Italy could soon become the first Western country to introduce a legislation that may benefit working women.

The Italian government is all set to introduce a bill, which would make it mandatory for workplaces to grant women employees paid leave for three days each month to grapple with menstrual pain.

Italy's lower house of parliament is currently debating on whether to implement the "menstrual leave" policy. If the draft law receives official approval, then women employees will be able to get these leaves, which would be helpful for those who experience painful periods.

Four women legislators from the ruling Democratic Party presented the proposal on March 13. According to the Roman newspaper Il Messaggero, the proposal could get approved in the coming months.

Do Such Policies Exist In Other Parts Of The World?

Currently, Japan, parts of China, and South Korea have such policies in place. Some companies like Nike also offer menstrual leave to employees. However, the debate over whether menstrual cycle falls under a labor and economic issue rages on.

Menstrual Leave Policy: Supporters vs. Critics

Women in Italy reportedly face greater complications in the workplace, when compared with women in any other country. Reportedly, only 61 percent of Italian women work.

One school of thought is that the proposed policy will be a beneficial move to help women employees, who experience cramps during their period. The policy is "a standard-bearer of progress and social sustainability" as asserted by the Italian version of magazine Marie Claire.

"Women are already taking days off because of menstrual pains, but the new law would allow them to do so without using sick leaves or other permits," said Daniela Piazzalunga, an economist at FBK-IRVAPP.

She also added that she cannot deny the fact that if the law is approved, it may have a negative effect as companies may decrease hiring women.
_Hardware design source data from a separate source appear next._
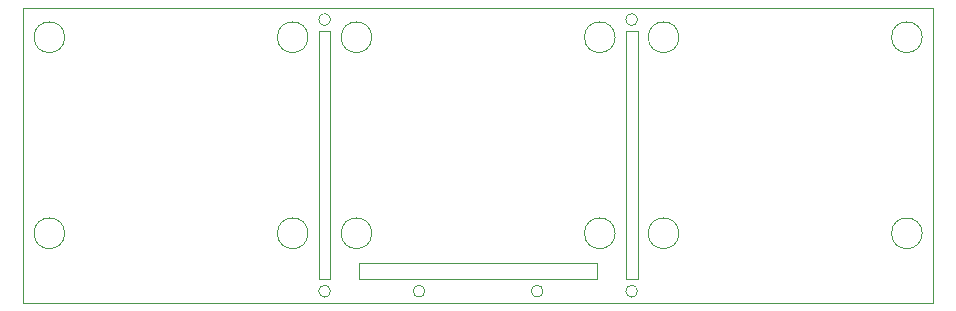
<source format=gbr>
%TF.GenerationSoftware,KiCad,Pcbnew,8.0.4*%
%TF.CreationDate,2024-08-13T21:11:54-04:00*%
%TF.ProjectId,1-inch-midi,312d696e-6368-42d6-9d69-64692e6b6963,rev?*%
%TF.SameCoordinates,Original*%
%TF.FileFunction,Profile,NP*%
%FSLAX46Y46*%
G04 Gerber Fmt 4.6, Leading zero omitted, Abs format (unit mm)*
G04 Created by KiCad (PCBNEW 8.0.4) date 2024-08-13 21:11:54*
%MOMM*%
%LPD*%
G01*
G04 APERTURE LIST*
%TA.AperFunction,Profile*%
%ADD10C,0.100000*%
%TD*%
%TA.AperFunction,Profile*%
%ADD11C,0.050000*%
%TD*%
G04 APERTURE END LIST*
D10*
X198000000Y-85000000D02*
X173000000Y-85000000D01*
X173000000Y-85000000D02*
X146000000Y-85000000D01*
X150500000Y-104100000D02*
G75*
G02*
X147900000Y-104100000I-1300000J0D01*
G01*
X147900000Y-104100000D02*
G75*
G02*
X150500000Y-104100000I1300000J0D01*
G01*
X198000000Y-110000000D02*
X198000000Y-85000000D01*
X146000000Y-85000000D02*
X121000000Y-85000000D01*
D11*
X173000000Y-86000000D02*
G75*
G02*
X172000000Y-86000000I-500000J0D01*
G01*
X172000000Y-86000000D02*
G75*
G02*
X173000000Y-86000000I500000J0D01*
G01*
X155000000Y-109000000D02*
G75*
G02*
X154000000Y-109000000I-500000J0D01*
G01*
X154000000Y-109000000D02*
G75*
G02*
X155000000Y-109000000I500000J0D01*
G01*
X173000000Y-108000000D02*
X172000000Y-108000000D01*
D10*
X173000000Y-110000000D02*
X198000000Y-110000000D01*
X169600000Y-108000000D02*
X149400000Y-108000000D01*
X197100000Y-87500000D02*
G75*
G02*
X194500000Y-87500000I-1300000J0D01*
G01*
X194500000Y-87500000D02*
G75*
G02*
X197100000Y-87500000I1300000J0D01*
G01*
X146000000Y-110000000D02*
X173000000Y-110000000D01*
X149400000Y-106600000D02*
X169600000Y-106600000D01*
X149400000Y-108000000D02*
X149400000Y-106600000D01*
D11*
X147000000Y-109000000D02*
G75*
G02*
X146000000Y-109000000I-500000J0D01*
G01*
X146000000Y-109000000D02*
G75*
G02*
X147000000Y-109000000I500000J0D01*
G01*
D10*
X176500000Y-104100000D02*
G75*
G02*
X173900000Y-104100000I-1300000J0D01*
G01*
X173900000Y-104100000D02*
G75*
G02*
X176500000Y-104100000I1300000J0D01*
G01*
X146000000Y-108000000D02*
X146000000Y-87000000D01*
D11*
X147000000Y-86000000D02*
G75*
G02*
X146000000Y-86000000I-500000J0D01*
G01*
X146000000Y-86000000D02*
G75*
G02*
X147000000Y-86000000I500000J0D01*
G01*
D10*
X176500000Y-87500000D02*
G75*
G02*
X173900000Y-87500000I-1300000J0D01*
G01*
X173900000Y-87500000D02*
G75*
G02*
X176500000Y-87500000I1300000J0D01*
G01*
X173000000Y-87000000D02*
X173000000Y-108000000D01*
X171100000Y-104100000D02*
G75*
G02*
X168500000Y-104100000I-1300000J0D01*
G01*
X168500000Y-104100000D02*
G75*
G02*
X171100000Y-104100000I1300000J0D01*
G01*
X197100000Y-104100000D02*
G75*
G02*
X194500000Y-104100000I-1300000J0D01*
G01*
X194500000Y-104100000D02*
G75*
G02*
X197100000Y-104100000I1300000J0D01*
G01*
D11*
X147000000Y-108000000D02*
X146000000Y-108000000D01*
X173000000Y-87000000D02*
X172000000Y-87000000D01*
D10*
X121000000Y-85000000D02*
X121000000Y-110000000D01*
X147000000Y-87000000D02*
X147000000Y-108000000D01*
X150500000Y-87500000D02*
G75*
G02*
X147900000Y-87500000I-1300000J0D01*
G01*
X147900000Y-87500000D02*
G75*
G02*
X150500000Y-87500000I1300000J0D01*
G01*
X121000000Y-110000000D02*
X146000000Y-110000000D01*
D11*
X173000000Y-109000000D02*
G75*
G02*
X172000000Y-109000000I-500000J0D01*
G01*
X172000000Y-109000000D02*
G75*
G02*
X173000000Y-109000000I500000J0D01*
G01*
D10*
X124500000Y-104100000D02*
G75*
G02*
X121900000Y-104100000I-1300000J0D01*
G01*
X121900000Y-104100000D02*
G75*
G02*
X124500000Y-104100000I1300000J0D01*
G01*
X172000000Y-108000000D02*
X172000000Y-87000000D01*
X145100000Y-104100000D02*
G75*
G02*
X142500000Y-104100000I-1300000J0D01*
G01*
X142500000Y-104100000D02*
G75*
G02*
X145100000Y-104100000I1300000J0D01*
G01*
X145100000Y-87500000D02*
G75*
G02*
X142500000Y-87500000I-1300000J0D01*
G01*
X142500000Y-87500000D02*
G75*
G02*
X145100000Y-87500000I1300000J0D01*
G01*
X124500000Y-87500000D02*
G75*
G02*
X121900000Y-87500000I-1300000J0D01*
G01*
X121900000Y-87500000D02*
G75*
G02*
X124500000Y-87500000I1300000J0D01*
G01*
X171100000Y-87500000D02*
G75*
G02*
X168500000Y-87500000I-1300000J0D01*
G01*
X168500000Y-87500000D02*
G75*
G02*
X171100000Y-87500000I1300000J0D01*
G01*
D11*
X165000000Y-109000000D02*
G75*
G02*
X164000000Y-109000000I-500000J0D01*
G01*
X164000000Y-109000000D02*
G75*
G02*
X165000000Y-109000000I500000J0D01*
G01*
X147000000Y-87000000D02*
X146000000Y-87000000D01*
D10*
X169600000Y-106600000D02*
X169600000Y-108000000D01*
M02*

</source>
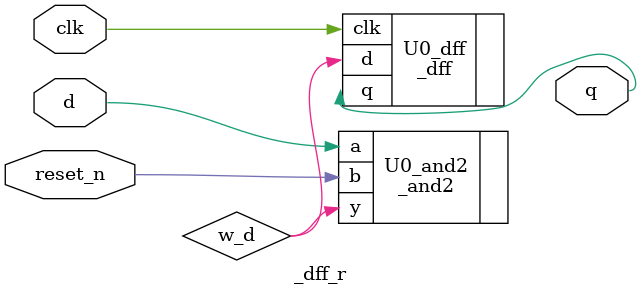
<source format=v>
module _dff_r(clk, reset_n, d, q); //reset D flip flop
	input clk, reset_n, d; //input
	output q; //output
	
	wire w_d; //wires
	
	_and2 U0_and2(.a(d), .y(w_d), .b(reset_n)); //instance and
	_dff U0_dff(.clk(clk), .d(w_d), .q(q)); //instance d flip-flop
endmodule

</source>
It may also have an adverse effect on their career graphs as a whole.

The proposed law has also been met with its fair share of criticism from people across the country. Several people have criticized the law and are fearful that it may result in complications at the workplace. Some experts believe that if the law allows women to take extra paid days off, then employers may prefer to appoint men to increase productivity.

What Does Research Say?

A study conducted in 2009 suggested that "menstrual cycle increases female absenteeism." Moreover, such absenteeism is instrumental in widening the salary gap that exists between male and female employees. Another study in 2012, however, did not find any evidence that menstrual cycles led to "increased female absenteeism."

The proposed law, however, may bring an unwanted issue in its folds. Rather than reducing the myths about menstruation, it could possibly increase the taboos and may "end up reinforcing stereotypes about women being more emotional during their periods."